A unique and artful celebration of Russian folklore.
Russia has a rich history of folklore that’s present in its art, its music, its dance and theatre. But rarely is that folklore explored in games.
The Mooseman changes that. Developed by a small team in Perm led by Vladimir Beletsky, it’s based on myths and lore of the various Perm ‘Chud’ tribes, inspired by collections at the Perm Historical Museum. You play as The Mooseman, a mythological character with the ability to see objects hidden from the mortal realm. He must travel through the three layers of the universe, taking a shard of light from the underworld to the upper world.
Aesthetically, The Mooseman is a triumph, albeit too dark to play in the Switch’s handheld mode. It is a largely monochromatic world of shadows and silhouettes, of strange creatures and a druid-like hero, of curling mists in dense forests and dank caverns decorated with mysterious runes. In motion each hand-drawn character comes alive – not just The Mooseman but the apparitions and monsters around him.
The music, too, is stunning. It combines rich choral pieces with rustling sound design, traditional Russian instrumentation and folk melodies. Together with the visuals, it creates a haunting mood that’s gothic and frightening, yet solemn, stark and uniquely Russian.
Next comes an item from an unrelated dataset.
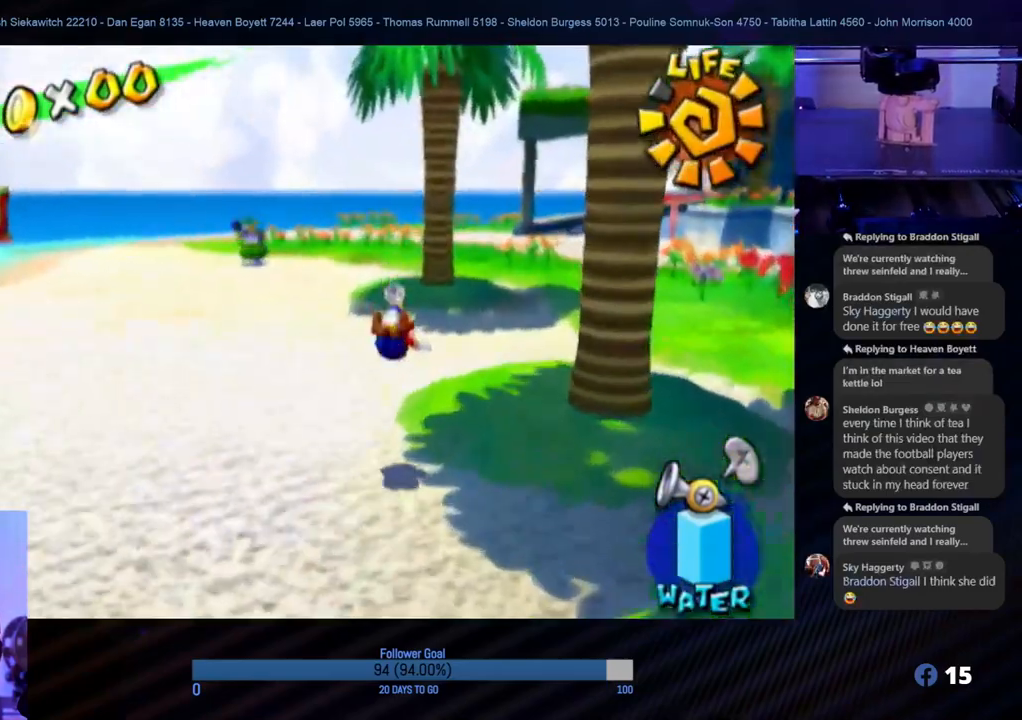
{"buttons": [], "left_stick": "up-right", "right_stick": "center", "events": [[233, "A", "down"], [417, "A", "up"], [433, "left_stick", "up-right"]]}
But how does it play? This is a video game after all. And it’s here that The Mooseman falters. Gameplay is, ultimately, incredibly simple. So simple that double tapping the directional buttons causes the hero to walk automatically through the environments. This does allow you to soak in the atmosphere, but it’s not a game that will challenge you.
With the press of a button, The Mooseman dons his moose headpiece that allows him to see the invisible. It’s with this ability that most of the puzzle solving lies – there is almost no other way to interact with the world. Advancing through the world (always left to right) requires little more than stepping on switches in the correct order or using your ability to sneak past giant foes. It’s hardly complex and as the game barely lasts a couple of hours, there’s little room for development or gameplay creativity.
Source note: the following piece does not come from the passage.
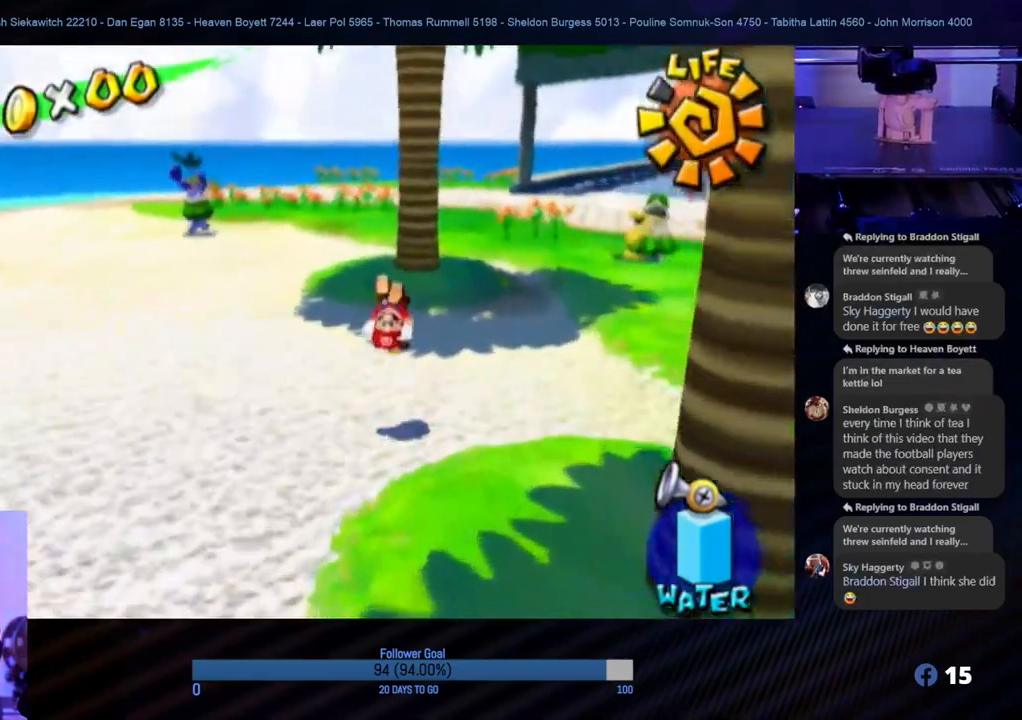
{"buttons": [], "left_stick": "up-right", "right_stick": "left", "events": [[50, "B", "down"], [217, "B", "up"], [467, "right_stick", "left"]]}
Throughout the world are idols that, when lit, reveal more details about the myth. The story isn’t always easy to follow, however, seeming more obtuse than mysterious. And it’s disappointing that the story isn’t integrated into the gameplay – you’ll spend as much time reading through menus as you will traversing the world.
The lack of depth to The Mooseman is a letdown when its presentation is so beautiful. But as the camera pans out to reveal more of this stark world, the choir soars and the hero trudges on doggedly to complete his quest, it’s hard not to be impressed by this artistic triumph.